Uma majestosa obra neoclássica espelha o símbolo da cidade, a “Porta de Brandeburgo”. Uma escultura de seis metros de altura representa a quadriga romana, conduzida pela Deusa Vitória. A imagem de marca de Berlim, aquela que se vê em todos os postais, muito mais deslumbrante ao vivo. Foi neste local que os Berlinenses se juntaram para celebrar a unificação em 1989.
Uma multidão ciranda pelas ruas, sem destino num frenesim constante. A cidade transpira vida num corrupio inquieto.

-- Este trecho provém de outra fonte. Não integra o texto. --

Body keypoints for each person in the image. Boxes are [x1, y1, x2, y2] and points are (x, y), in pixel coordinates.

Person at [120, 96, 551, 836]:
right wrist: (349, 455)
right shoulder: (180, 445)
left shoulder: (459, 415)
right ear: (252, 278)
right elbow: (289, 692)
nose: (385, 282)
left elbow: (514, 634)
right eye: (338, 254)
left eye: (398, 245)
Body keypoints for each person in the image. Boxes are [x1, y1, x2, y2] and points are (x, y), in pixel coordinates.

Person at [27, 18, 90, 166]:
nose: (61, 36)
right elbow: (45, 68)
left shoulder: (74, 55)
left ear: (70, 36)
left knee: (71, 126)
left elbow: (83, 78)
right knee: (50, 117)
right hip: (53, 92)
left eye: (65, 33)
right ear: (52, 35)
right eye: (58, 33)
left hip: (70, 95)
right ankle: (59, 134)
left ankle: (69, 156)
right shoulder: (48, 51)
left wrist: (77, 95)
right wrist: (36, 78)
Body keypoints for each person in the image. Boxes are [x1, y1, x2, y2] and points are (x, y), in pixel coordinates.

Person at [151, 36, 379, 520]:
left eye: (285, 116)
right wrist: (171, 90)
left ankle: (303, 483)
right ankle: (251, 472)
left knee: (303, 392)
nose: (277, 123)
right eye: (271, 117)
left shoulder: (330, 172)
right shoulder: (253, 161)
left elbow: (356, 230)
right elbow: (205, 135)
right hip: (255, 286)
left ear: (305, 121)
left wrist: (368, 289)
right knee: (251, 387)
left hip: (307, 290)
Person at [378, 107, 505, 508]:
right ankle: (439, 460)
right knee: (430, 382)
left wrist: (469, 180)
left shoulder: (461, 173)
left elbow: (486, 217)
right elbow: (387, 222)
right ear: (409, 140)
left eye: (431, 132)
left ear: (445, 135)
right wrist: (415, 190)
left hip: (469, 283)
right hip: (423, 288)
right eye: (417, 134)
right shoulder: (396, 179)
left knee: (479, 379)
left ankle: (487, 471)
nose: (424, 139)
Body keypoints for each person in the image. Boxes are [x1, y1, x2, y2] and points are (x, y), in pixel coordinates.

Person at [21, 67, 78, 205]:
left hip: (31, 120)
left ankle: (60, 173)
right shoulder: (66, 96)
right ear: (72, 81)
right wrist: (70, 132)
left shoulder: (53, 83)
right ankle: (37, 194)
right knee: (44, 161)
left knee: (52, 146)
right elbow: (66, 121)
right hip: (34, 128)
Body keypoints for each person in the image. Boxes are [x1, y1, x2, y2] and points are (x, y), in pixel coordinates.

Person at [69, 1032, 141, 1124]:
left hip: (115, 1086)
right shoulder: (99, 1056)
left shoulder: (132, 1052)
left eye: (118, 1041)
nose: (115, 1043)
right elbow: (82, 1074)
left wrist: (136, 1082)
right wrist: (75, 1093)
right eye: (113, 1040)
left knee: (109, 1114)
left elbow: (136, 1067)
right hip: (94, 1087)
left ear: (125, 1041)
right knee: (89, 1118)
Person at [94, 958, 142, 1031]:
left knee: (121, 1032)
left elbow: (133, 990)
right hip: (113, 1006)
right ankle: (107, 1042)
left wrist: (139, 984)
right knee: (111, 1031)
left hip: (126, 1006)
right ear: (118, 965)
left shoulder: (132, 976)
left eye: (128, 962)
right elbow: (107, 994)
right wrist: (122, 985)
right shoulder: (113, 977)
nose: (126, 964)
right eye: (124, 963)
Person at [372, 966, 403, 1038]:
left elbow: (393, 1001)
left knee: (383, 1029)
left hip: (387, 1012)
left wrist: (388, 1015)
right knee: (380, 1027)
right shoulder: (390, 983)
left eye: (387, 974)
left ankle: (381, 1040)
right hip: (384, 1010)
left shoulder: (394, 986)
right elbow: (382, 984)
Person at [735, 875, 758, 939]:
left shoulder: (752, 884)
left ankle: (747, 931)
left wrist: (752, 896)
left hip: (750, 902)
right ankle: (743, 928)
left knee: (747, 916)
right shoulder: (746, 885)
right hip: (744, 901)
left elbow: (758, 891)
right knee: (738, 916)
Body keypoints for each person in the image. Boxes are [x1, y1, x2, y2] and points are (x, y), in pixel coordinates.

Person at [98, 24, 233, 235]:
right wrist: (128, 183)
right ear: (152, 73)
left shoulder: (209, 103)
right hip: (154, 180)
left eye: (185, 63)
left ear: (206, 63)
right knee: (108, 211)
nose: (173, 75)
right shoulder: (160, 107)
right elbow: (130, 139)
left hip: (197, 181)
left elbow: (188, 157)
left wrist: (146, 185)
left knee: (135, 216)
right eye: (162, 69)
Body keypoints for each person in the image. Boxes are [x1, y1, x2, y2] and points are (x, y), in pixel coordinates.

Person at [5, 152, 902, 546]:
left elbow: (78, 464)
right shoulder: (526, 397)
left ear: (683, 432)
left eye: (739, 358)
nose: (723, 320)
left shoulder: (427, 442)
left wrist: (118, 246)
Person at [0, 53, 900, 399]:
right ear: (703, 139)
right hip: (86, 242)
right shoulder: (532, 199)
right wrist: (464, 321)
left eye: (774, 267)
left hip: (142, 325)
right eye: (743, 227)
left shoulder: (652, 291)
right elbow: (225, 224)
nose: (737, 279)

Palmilhei até “Hunter den Linden” ali próximo, uma das ruas mais famosas da cidade pelas suas fachadas barrocas. Contemplei-a por algum tempo, deixando-me por fim arrastar por uma pequena multidão de Berlinenses, que vagueavam sem rumo nem direcção. Com tempo para gastar, quis saber para onde se dirigiam, num final de tarde.
No meio do caos urbano uma lufada de ar fresco. Teiergarten, é um parque paisagístico dos mais belos que já vi. Outrora uma propriedade de caça real, foi transformado num parque com lagos e ribeiros em 1818. A Segunda Guerra Mundial danificou-o muito, tendo sido recuperado posteriormente. As suas avenidas são ladeadas de estátuas, estando dispostas na Avenida Triunfal estátuas de governantes e estadistas.
Algumas pessoas lêem sentadas em bancos de jardim, enquanto outras treinam sozinhas. Outras há que simplesmente olham o vazio à sua frente, não sei se relembrando o passado ou projectando o futuro.
Gentes de várias culturas e cores, diferentes línguas e vestes, continuam a cruzar-se comigo.
Sentando num banco de jardim, apenas observo esta multidão imutável que simplesmente deambula, só eles sabem para onde.
Ao mesmo tempo parecem-me tristes, não sei se pelo passado recente ou pela vida quotidiana, mas andam cabisbaixos, sem companhia, com poucas conversas, e os seus olhares raramente se cruzam com o meu.
O muro dividiu-os, despertando medos e traumas difíceis de ultrapassar. O muro caiu, e hoje a liberdade impera, os anos passaram e o ventre deu à luz uma multidão solitária.